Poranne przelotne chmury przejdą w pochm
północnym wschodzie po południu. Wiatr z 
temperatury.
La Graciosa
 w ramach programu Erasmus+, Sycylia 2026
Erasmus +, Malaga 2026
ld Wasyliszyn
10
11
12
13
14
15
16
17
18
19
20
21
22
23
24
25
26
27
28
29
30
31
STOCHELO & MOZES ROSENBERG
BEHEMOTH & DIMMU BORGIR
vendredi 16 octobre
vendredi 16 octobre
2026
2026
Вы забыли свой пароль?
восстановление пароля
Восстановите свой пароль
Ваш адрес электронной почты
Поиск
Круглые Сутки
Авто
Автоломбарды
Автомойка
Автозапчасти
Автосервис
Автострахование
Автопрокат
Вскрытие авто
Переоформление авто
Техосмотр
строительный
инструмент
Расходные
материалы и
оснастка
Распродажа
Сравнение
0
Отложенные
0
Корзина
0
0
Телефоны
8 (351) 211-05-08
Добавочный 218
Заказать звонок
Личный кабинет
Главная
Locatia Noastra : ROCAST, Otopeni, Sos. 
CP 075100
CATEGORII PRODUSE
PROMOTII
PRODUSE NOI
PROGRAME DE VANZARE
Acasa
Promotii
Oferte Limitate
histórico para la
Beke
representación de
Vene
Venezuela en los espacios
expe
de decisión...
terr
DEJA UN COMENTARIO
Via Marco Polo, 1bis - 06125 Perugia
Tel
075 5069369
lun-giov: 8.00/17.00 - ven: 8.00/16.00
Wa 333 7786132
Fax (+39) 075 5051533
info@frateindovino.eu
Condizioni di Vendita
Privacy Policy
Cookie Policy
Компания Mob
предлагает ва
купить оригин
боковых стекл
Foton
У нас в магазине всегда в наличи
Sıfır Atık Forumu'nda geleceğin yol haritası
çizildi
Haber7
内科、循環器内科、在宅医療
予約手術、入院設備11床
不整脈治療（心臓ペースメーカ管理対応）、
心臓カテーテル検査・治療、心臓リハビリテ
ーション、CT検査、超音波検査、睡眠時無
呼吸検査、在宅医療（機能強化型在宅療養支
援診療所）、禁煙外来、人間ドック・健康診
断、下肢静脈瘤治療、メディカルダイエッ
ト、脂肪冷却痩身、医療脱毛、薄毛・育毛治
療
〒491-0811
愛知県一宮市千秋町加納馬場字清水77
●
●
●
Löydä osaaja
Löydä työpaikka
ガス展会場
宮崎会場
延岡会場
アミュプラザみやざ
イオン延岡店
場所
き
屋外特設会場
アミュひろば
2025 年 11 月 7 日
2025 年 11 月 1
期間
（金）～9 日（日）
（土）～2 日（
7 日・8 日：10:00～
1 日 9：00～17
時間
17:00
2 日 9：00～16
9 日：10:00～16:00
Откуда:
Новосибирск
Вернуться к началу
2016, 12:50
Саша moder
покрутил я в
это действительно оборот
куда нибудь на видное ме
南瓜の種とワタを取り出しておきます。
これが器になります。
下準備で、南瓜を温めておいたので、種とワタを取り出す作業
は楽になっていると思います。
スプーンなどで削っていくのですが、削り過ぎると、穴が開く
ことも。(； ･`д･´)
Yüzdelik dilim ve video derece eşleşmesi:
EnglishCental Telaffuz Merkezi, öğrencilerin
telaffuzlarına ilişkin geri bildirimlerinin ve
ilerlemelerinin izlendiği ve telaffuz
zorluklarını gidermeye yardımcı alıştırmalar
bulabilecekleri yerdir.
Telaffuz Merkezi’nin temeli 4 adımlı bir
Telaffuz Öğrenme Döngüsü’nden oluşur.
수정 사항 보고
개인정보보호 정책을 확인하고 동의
******************************
Problem description
From the lines above, copy those that contain the word "пароль".

Solved exercise
Вы забыли свой пароль?
Восстановите свой пароль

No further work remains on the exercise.